El análisis de la cultura no se debe reducir a sus procesos variables y definiciones sociales –tradiciones, instituciones y formaciones– sino también en sus interrelaciones dinámicas, observando cómo se relacionan en el proceso cultural total. Hablar de formación cultural dominante es hablar de lo hegemónico, pero no se debe dejar de lado lo residual y lo emergente, ya que «en cualquier proceso verdadero y en cualquier momento de este proceso, son significativos tanto en sí mismos como en lo que revelan sobre las características de lo dominante» (íbid., 144).

El autor destaca que «toda cultura incluye elementos aprovechables de su pasado, pero su lugar dentro del proceso cultural contemporáneo es profundamente variable» (íbid.). Esta cita condensa la principal diferencia entre las formaciones residuales y las arcaicas, que suelen ser difíciles de distinguir debido a que ambas se constituyen en base a elementos del pasado. Lo arcaico se reconoce como un elemento del pasado para ser observado o examinado, pero no se halla en actividad como elemento del presente, a diferencia de lo residual. Al distinguir este aspecto Williams afirma que este tipo de formaciones pueden presentar relaciones alternativas o incluso de oposición con la cultura dominante y por lo tanto «ciertas experiencias, significados y valores que no pueden ser expresados o sustancialmente verificados en términos de la cultura dominante son, no obstante, vividos y practicados sobre la base de un remanente» (íbid.). Para nuestro análisis resulta especialmente operativa esta noción para reflexionar acerca del lugar en el proceso social contemporáneo de lo activamente residual, ya que, como menciona el autor, es en la incorporación a lo dominante donde el trabajo de la tradición selectiva se vuelve evidente.
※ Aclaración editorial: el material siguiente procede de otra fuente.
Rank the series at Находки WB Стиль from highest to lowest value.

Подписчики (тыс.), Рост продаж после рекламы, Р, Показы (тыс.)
Por otro lado, las formaciones emergentes se refieren a prácticas, relaciones y tipos de relaciones novedosas que se crean continuamente: «sin embargo, resulta excepcionalmente difícil distinguir entre los elementos que constituyen efectivamente una nueva fase de la cultura dominante [...] y los elementos que son esencialmente alternativos o de oposición a ella: en este sentido, emergente antes que simplemente nuevo» (íbid., 146).

Para concluir, es preciso mencionar que ninguna cultura dominante «verdaderamente incluye o agota toda la práctica humana» (íbid., 147), y es en el contraste de las relaciones entre lo dominante, lo residual y lo emergente que se llega a una plena comprensión del accionar hegemónico en el proceso significante total.